In NJRMA, the Third Circuit upheld New Jersey’s gift card law’s “data collection provision” which requires retailers to collect name and address (at a minimum ZIP code) information from gift card purchasers.  However, this ruling may lead to a conflict with the “Restriction Statute,” which prohibits a retailer from requiring a customer to provide “any personal identification information”, including the customer’s address or telephone number, when completing a credit card transaction. (This restriction may not apply to online sales, as several courts have found with respect to an analogous California law.)  If ZIP codes are considered to be “personal identification information” then New Jersey retailers would be required to collect ZIP code information from gift card purchasers but then would also be prohibited from collecting that information under the Restriction Statute.

So what’s a company to do?  As of now, there is no clear-cut answer as to whether ZIP codes constitute “personal identification information” in NJ.  Early last year, the California Supreme Court held that “a cardholder’s ZIP code, without more, constitutes personal identification information within the meaning of [the Song-Beverly Credit Card Act.]”  The Restriction Statute is enforceable only by the state Attorney General, but since the California holding NJ plaintiffs’ attorneys have filed several cases alleging that ZIP codes are “personal identification information” and that their collection violates NJ’s Trust in Consumer Contract, Warranty and Notice Act, which provides for a private right of action when a seller offers or enters into “any written consumer contract […] which includes any provision that violates any clearly established legal right of a consumer [ . . .].”  Plaintiffs have argued that requiring customers to provide their ZIP code violates the consumers’ “established legal rights” under the Restriction Statute.

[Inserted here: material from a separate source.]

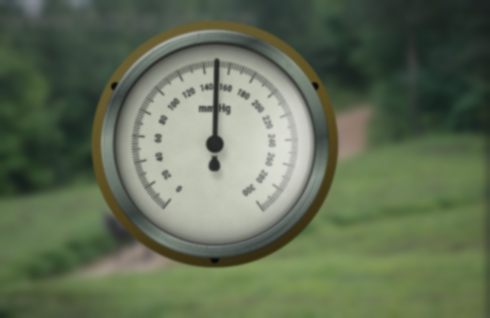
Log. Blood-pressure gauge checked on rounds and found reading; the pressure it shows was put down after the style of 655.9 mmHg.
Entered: 150 mmHg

In one case the judge denied a motion to dismiss but did not directly address whether a ZIP code is in fact “personal identification information” within the purview of the Restriction Statute.  In the other the court similarly did not resolve the issue because it found that the request for a ZIP code was made verbally and therefore the plaintiff lacked standing as it was not part of a “written consumer contract.”

The full implications of the Third Circuit’s decision in NJRMA are still being played out, but its effects are potentially far-reaching, and could extend beyond simple sales and gift card transactions to other promotions provided at the point of sale, such as rewards programs.  National retailers trying to reconcile their sales of gift cards, collection of personal information, and, for example, sign-up rewards programs at point of purchase are caught up in a morass of conflicting requirements from both NJ and other states.  While legislative solutions had previously been pursued in the NJ state legislature, the last legislative term ended without any of the proposed repealer bills having been enacted; such bills may be reintroduced in the coming term.  Trade associations such as the New Jersey Retail Merchants Association and the Retail Gift Card Association are considering their next steps, while a number of retailers had previously threatened to pull out of the state.  Importantly, the NJ Treasurer’s Office has indicated that enforcement of the law will not begin immediately– although when enforcement will begin is unclear.  Additional guidance may be forthcoming from the Treasurer following further analysis of the Third Circuit’s decision.